One of the first questions new parents ask is “when will my baby sleep through the night?’ Life with a newborn can be exhausting for parents. Believe it or not, most newborns sleep about 16 out of 24 hours. Unfortunately, it’s only for an hour or two at a time. There are some very good reasons your baby will wake often.

Why Do Babies Wake So Often?

A newborn’s sleep cycle differs from an adult, lasting about 2 hours.  At first, your baby’s tummy is tiny. Breast milk is easily digested, so it’s natural for your baby to wake often.  It’s necessary for babies to eat at least 8 times and up to 12 times in 24 hours. Instead of expecting a fixed distance between feedings, count the total number of feedings in 24 hours, as feedings are rarely evenly spaced. Just like us, babies have large meals and snacks.  Sometimes babies cluster several feedings together, and then take a nice long nap.

To ensure your baby is getting plenty of milk, you’ll want to offer the breast whenever you baby shows signs of hunger such as increased activity, sucking hands, licking and rooting.

Overfeeding in the evening in the hopes of getting extra sleep seldom works, so long as your baby is getting plenty of breastmilk during the rest of the day.  This practice is common among sleep deprived new parents, but the American Academy of Pediatrics recommends against it because it may increase the risk of SIDS, especially if a breastfeeding baby is given a large meal of infant formula at bedtime.

Sleep training methods are not appropriate for newborns.   Many child behavior experts do not approve of sleep training at any age. In the newborn period, sleep training has been associated with poor weight gain and failure to thrive. Unmet needs and excessive crying can increase stress hormone levels and alter brain function. The fight-or-flight reaction takes over to shut down learning and bonding.

Babies learn to trust when their needs are met promptly and consistently, beginning in the newborn period. Behavioral scientists agree that you really cannot spoil your newborn, as older relatives may suggest. Newborns should be held and cuddled and fed whenever they desire.

Tips For Coping

So what are new parents to do? Newborns respond well to skin-to-skin and cuddling. It’s ok and natural to allow your baby to fall asleep at the breast or in your arms. Many parents choose to wear their newborns because they sleep more and are calmer when kept in close physical contact. It’s no mystery why that’s true when you consider all mammals keep their babies close. When you do need to put your baby down, wait until your baby is soundly asleep, which may take up to 30 minutes, and ease your baby to a safe sleep surface.

Part of the beauty of breastfeeding is that it can calm and soothe a fussy, sick, or overtired baby or toddler.
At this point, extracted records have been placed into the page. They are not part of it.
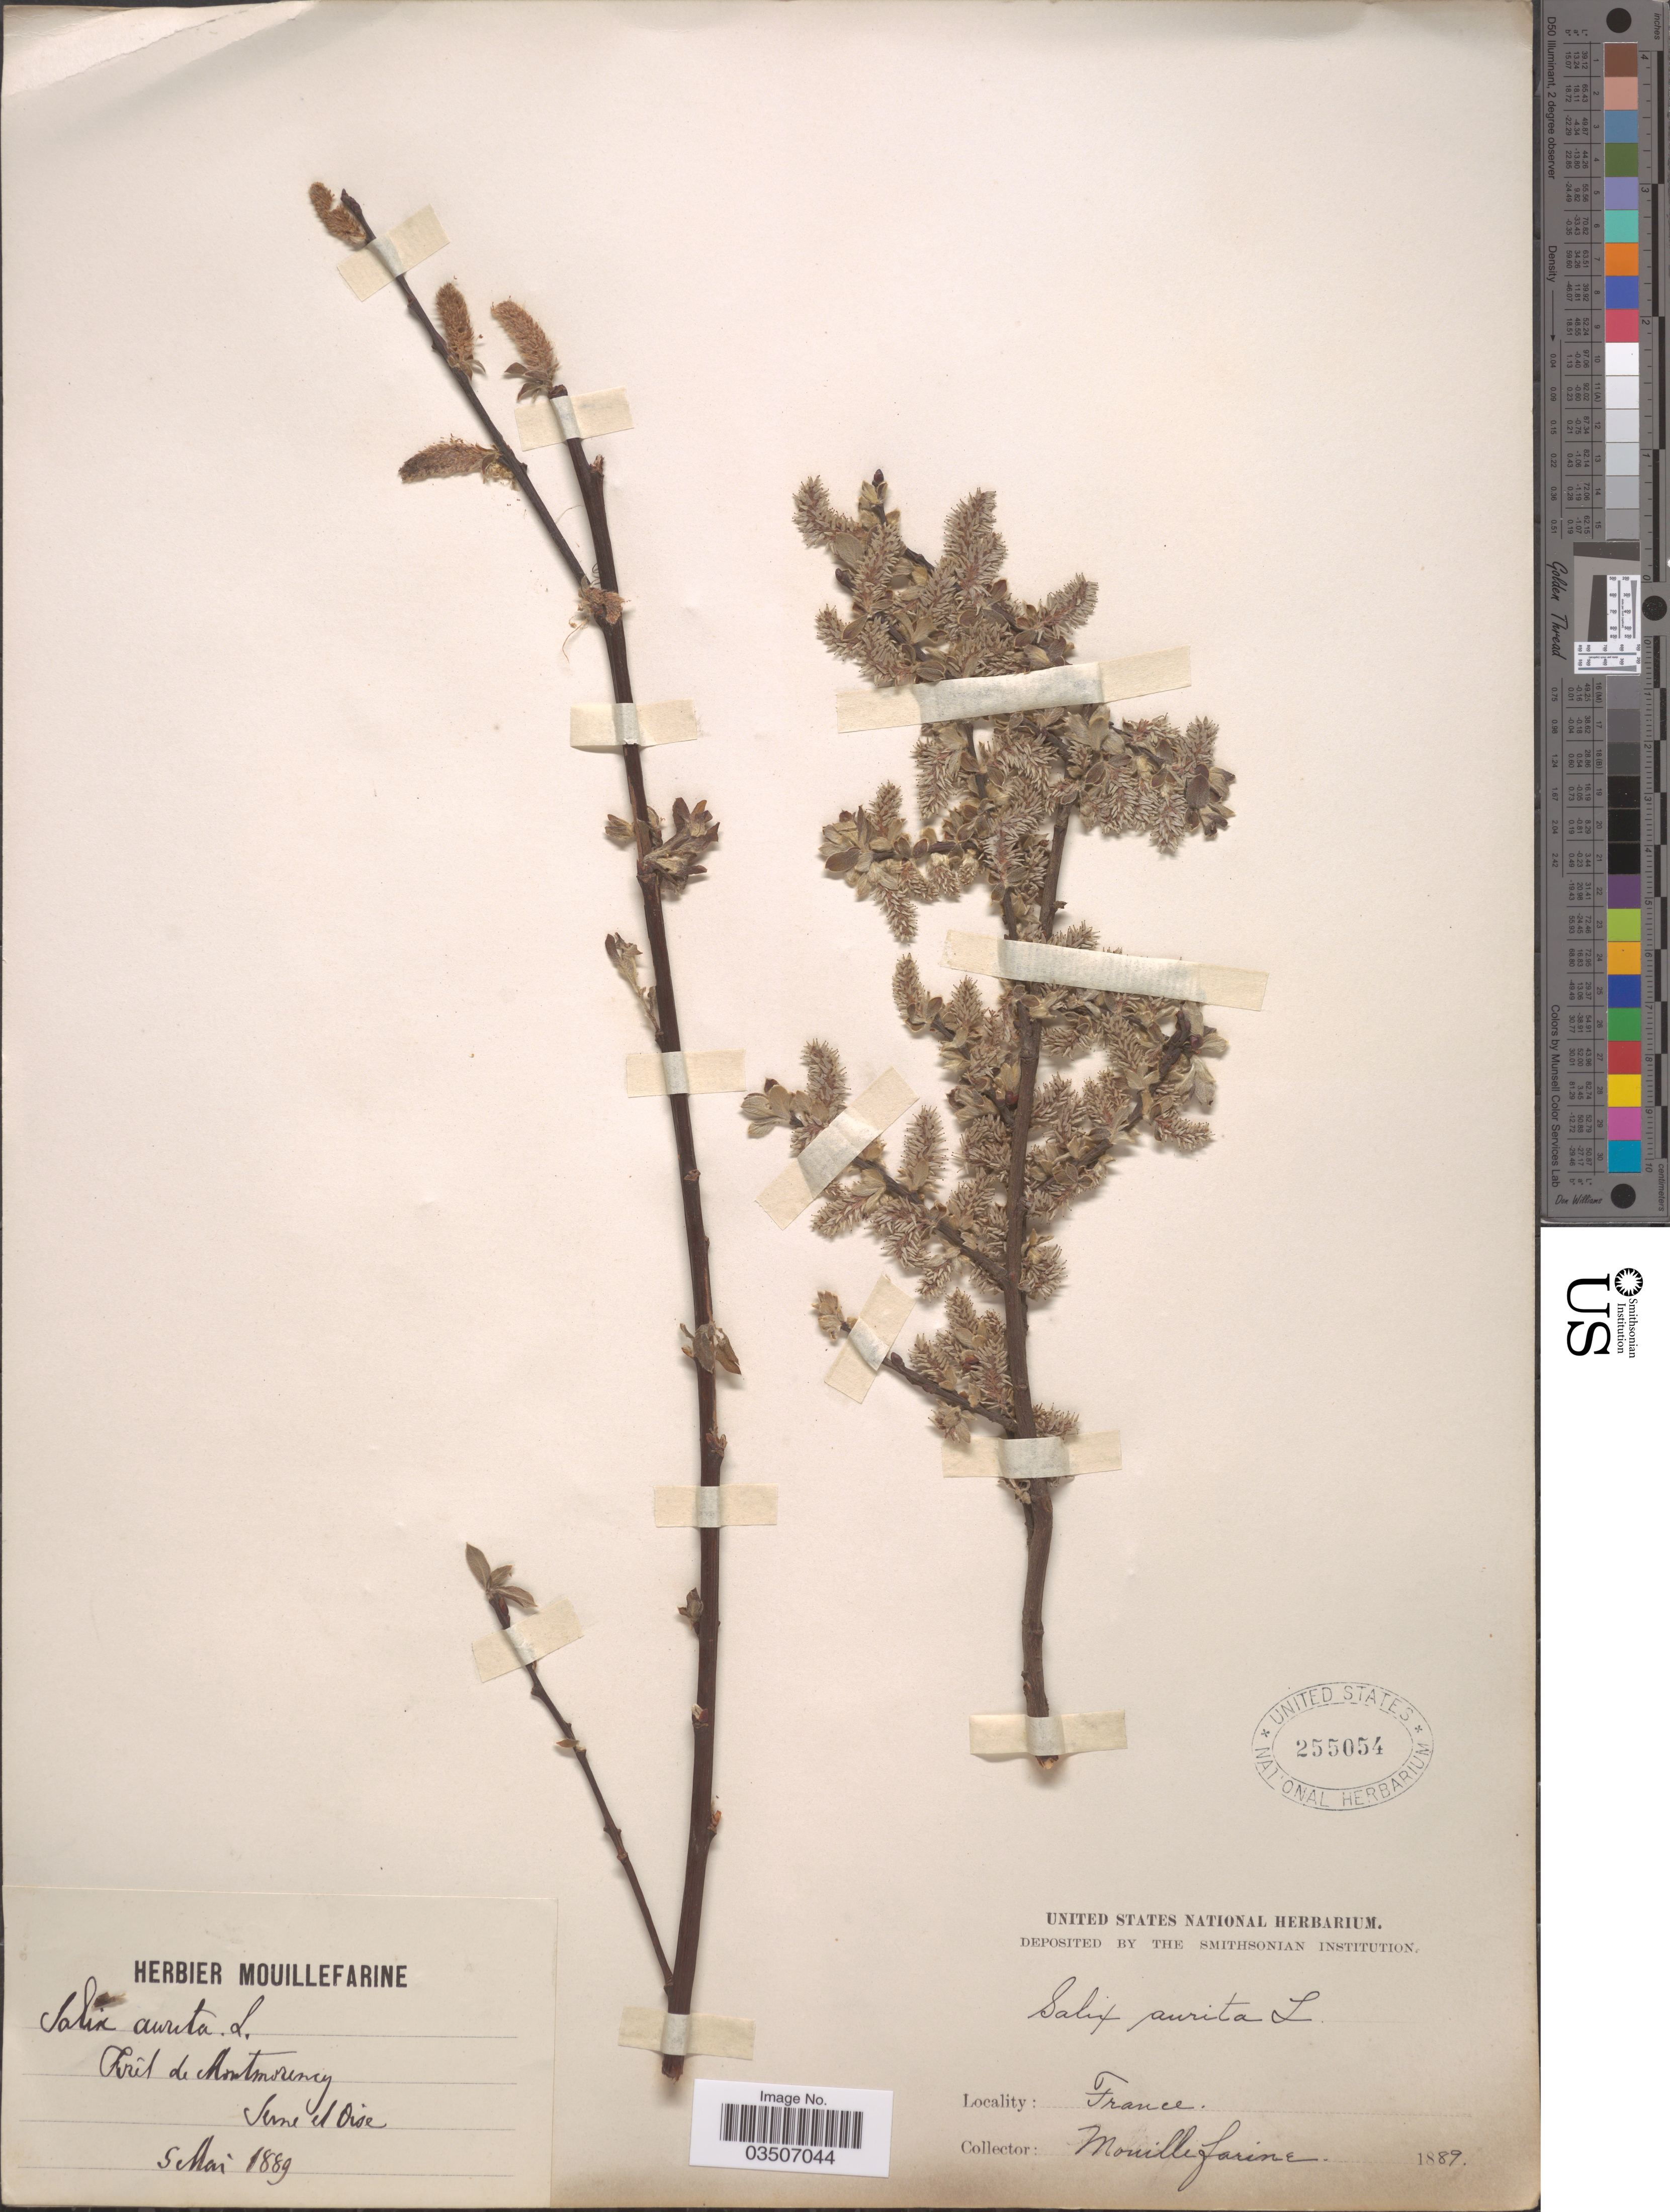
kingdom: Plantae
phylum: Tracheophyta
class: Magnoliopsida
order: Malpighiales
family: Salicaceae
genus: Salix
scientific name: Salix aurita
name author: L.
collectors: A. Mouillefarine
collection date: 1889-05-05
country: France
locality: Forêt de Montmorency. Seine et Oise.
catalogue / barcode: US 255054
Hormones that promote relaxation and bonding are produced by both mother and baby during feeding. While you’re nursing, you might find yourself thinking about how you can catch up on all the things you haven’t been able to do since the baby came. Take advantage of the natural hormone boost and nap when your baby naps. Believe it or not, studies show breastfeeding mothers actually get more sleep than mothers whose babies are artificially fed. This may be because they tend to keep their babies closer at night, either placing them in a separate sleep space beside the bed or co-sleeping.

Sleep when your baby sleeps is excellent advice.  This can help reduce the sleep deficit that all new parents experience.  You’ll have more success changing your own sleep schedule than changing your baby’s in the first few weeks.

It’s a good idea to spend your first couple of weeks as a new mother resting, recuperating, and practicing breastfeed.  Schedule your visitors. When family and friends offer to help, be prepared to ask for specifics like preparing a meal or doing a load of laundry, so you can take care of yourself and your baby.

You may be concerned your newborn has her days and nights mixed up. Actually, newborns don’t differentiate between day and night. Keeping lights on during the day and keeping the room dark at night during waking may help to establish sleep patterns. Your newborn depends on you to provide sleep-inducing melatonin through your milk in the evening.  At about 4 to 6 weeks of age, babies begin to produce their own melatonin as their Circadian Rhythm develops. If your baby was born before 40 weeks gestation, it may take longer.

Each baby is unique. Some babies will begin to sleep up to 5 hours at night after the first month, a process you cannot accelerate, since it is dependent upon your baby’s individual needs.   Although better sleep may occur more frequently as your baby grows, it’s common for babies to have periods of waking at night throughout their first year.